Jamie Parker is an engagingly passionate Sky Masterson, reminiscent of the young Kirk Douglas (if Tim Rice ever decides to make a musical out of 'Ace In The Hole', Parker is the man to play Charles Tatum). Sophie Thompson (winner of the 'Inside Soap' Best Bitch award for her role in EastEnders) is an adorable Miss Adeleide. After 14 years of engagement to Detroit she appears authentically enthusiastic in wanting to believe Nathan Detroit's lies about giving up gambling and wanting to marry her, while still carrying off the more knowing persona she projects as a burlesque singer at the Hot Box Club (I did wonder if the tattoo on her leg bore Detroit's name, but was too mean to shell out for opera glasses to find out).

Gavin Spokes manages to escape from under the shadow of Stubby Kaye as Nicely-Nicely Johnson, delivering an energetic version of 'Sit Down You're Rockin The Boat', throwing in some scat singing for variety but still delivering the climax the audience expects (and responded to, the night I was there). Neil McCaul also gives a tougher edge to the thankless role of Sarah's grandfather Arvide Abernathy, which made 'More I Cannot Wish You' encouraging rather than sentimental.

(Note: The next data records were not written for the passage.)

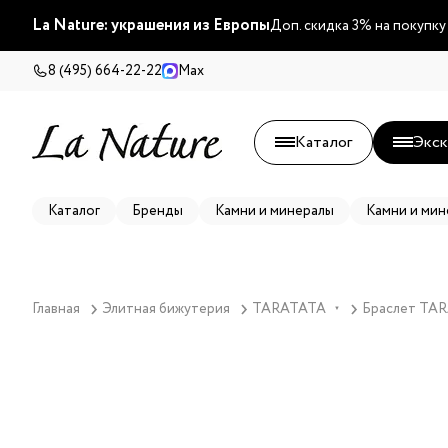
La Nature: украшения из Европы
Доп. скидка 3% на покупку
8 (495) 664-22-22
Max
Каталог
Экск
Каталог
Бренды
Камни и минералы
Камни и мин
Главная
Элитная бижутерия
TARATATA
Браслет TARA
▼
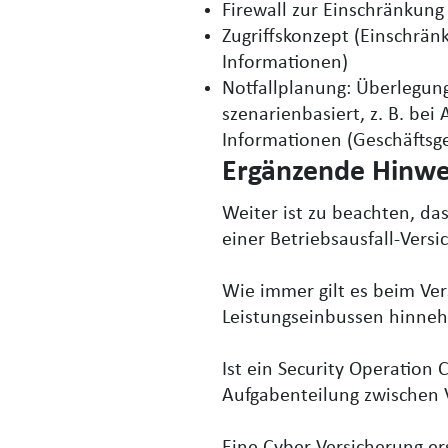
Firewall zur Einschränkun
Zugriffskonzept (Einschrän
Informationen)
Notfallplanung: Überlegunge
szenarienbasiert, z. B. bei 
Informationen (Geschäftsg
Ergänzende Hinw
Weiter ist zu beachten, da
einer Betriebsausfall-Versi
Wie immer gilt es beim Ve
Leistungseinbussen hinne
Ist ein Security Operation 
Aufgabenteilung zwischen V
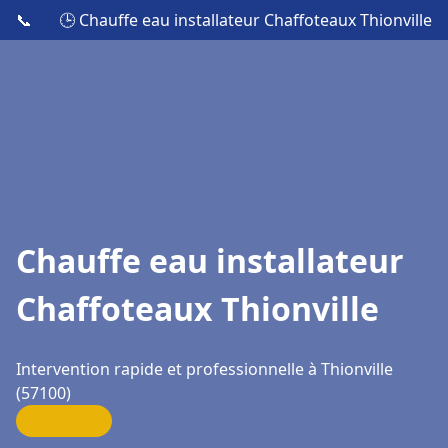
📞
🕒 Chauffe eau installateur Chaffoteaux Thionville
Chauffe eau installateur
Chaffoteaux Thionville
Intervention rapide et professionnelle à Thionville
(57100)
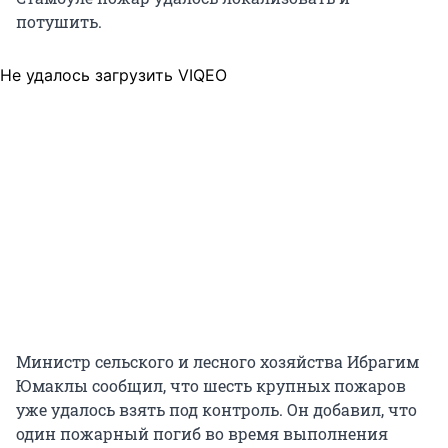
потушить.
Не удалось загрузить VIQEO
Министр сельского и лесного хозяйства Ибрагим
Юмаклы сообщил, что шесть крупных пожаров
уже удалось взять под контроль. Он добавил, что
один пожарный погиб во время выполнения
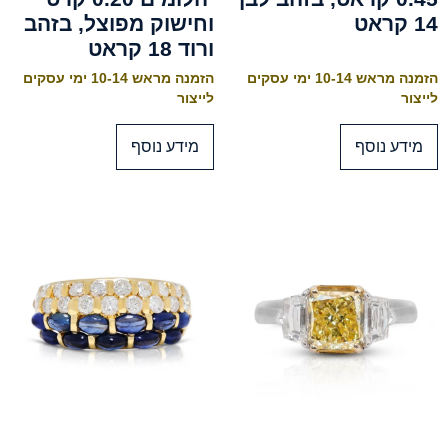
14 קראט
וחישוק מפוצל, בזהב
ורוד 18 קראט
הזמנה מראש 10-14 ימי עסקים
הזמנה מראש 10-14 ימי עסקים
לייצור
לייצור
מידע נוסף
מידע נוסף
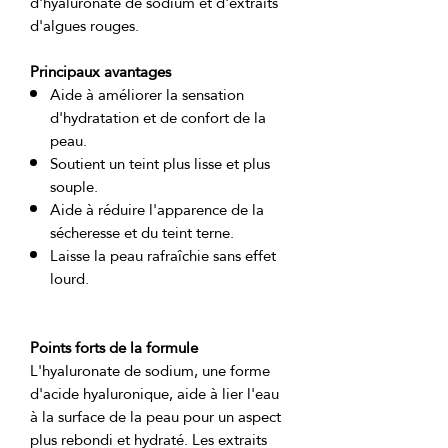
d'hyaluronate de sodium et d'extraits 
Principaux avantages
Aide à améliorer la sensation
d'hydratation et de confort de la
peau.
Soutient un teint plus lisse et plus
souple.
Aide à réduire l'apparence de la
sécheresse et du teint terne.
Laisse la peau rafraîchie sans effet
lourd.
Points forts de la formule
L'hyaluronate de sodium, une forme 
d'acide hyaluronique, aide à lier l'eau 
à la surface de la peau pour un aspect 
plus rebondi et hydraté. Les extraits 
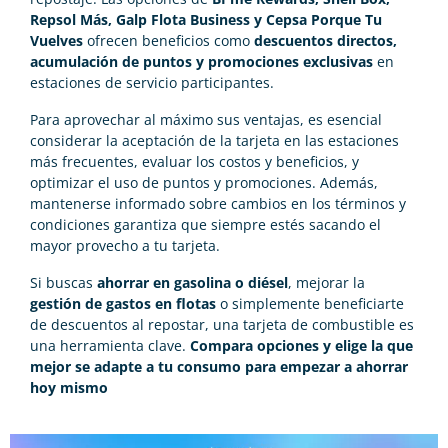
Repsol Más, Galp Flota Business y Cepsa Porque Tu
Vuelves
ofrecen beneficios como
descuentos directos,
acumulación de puntos y promociones exclusivas
en
estaciones de servicio participantes.
Para aprovechar al máximo sus ventajas, es esencial
considerar la aceptación de la tarjeta en las estaciones
más frecuentes, evaluar los costos y beneficios, y
optimizar el uso de puntos y promociones. Además,
mantenerse informado sobre cambios en los términos y
condiciones garantiza que siempre estés sacando el
mayor provecho a tu tarjeta.
Si buscas
ahorrar en gasolina o diésel
, mejorar la
gestión de gastos en flotas
o simplemente beneficiarte
de descuentos al repostar, una tarjeta de combustible es
una herramienta clave.
Compara opciones y elige la que
mejor se adapte a tu consumo para empezar a ahorrar
hoy mismo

You could argue that Guys and Dolls first appeared, an immediate hit in 1950, and always does best in times of depression.The show works better if the audience sympathises with the feeling of being wiped out and the lure of one big roll of the dice. There are hints of austerity with magnificent stylised sets which will no doubt make travelling easy when Guys And Dolls goes out on a national tour from March 2016. For some reason Rusty Charlie is cut out of the opening "Fugue for Tinhorns number, but the energy of the production certainly had the audience buzzing at the intermission

Updated to remove defunct link to show.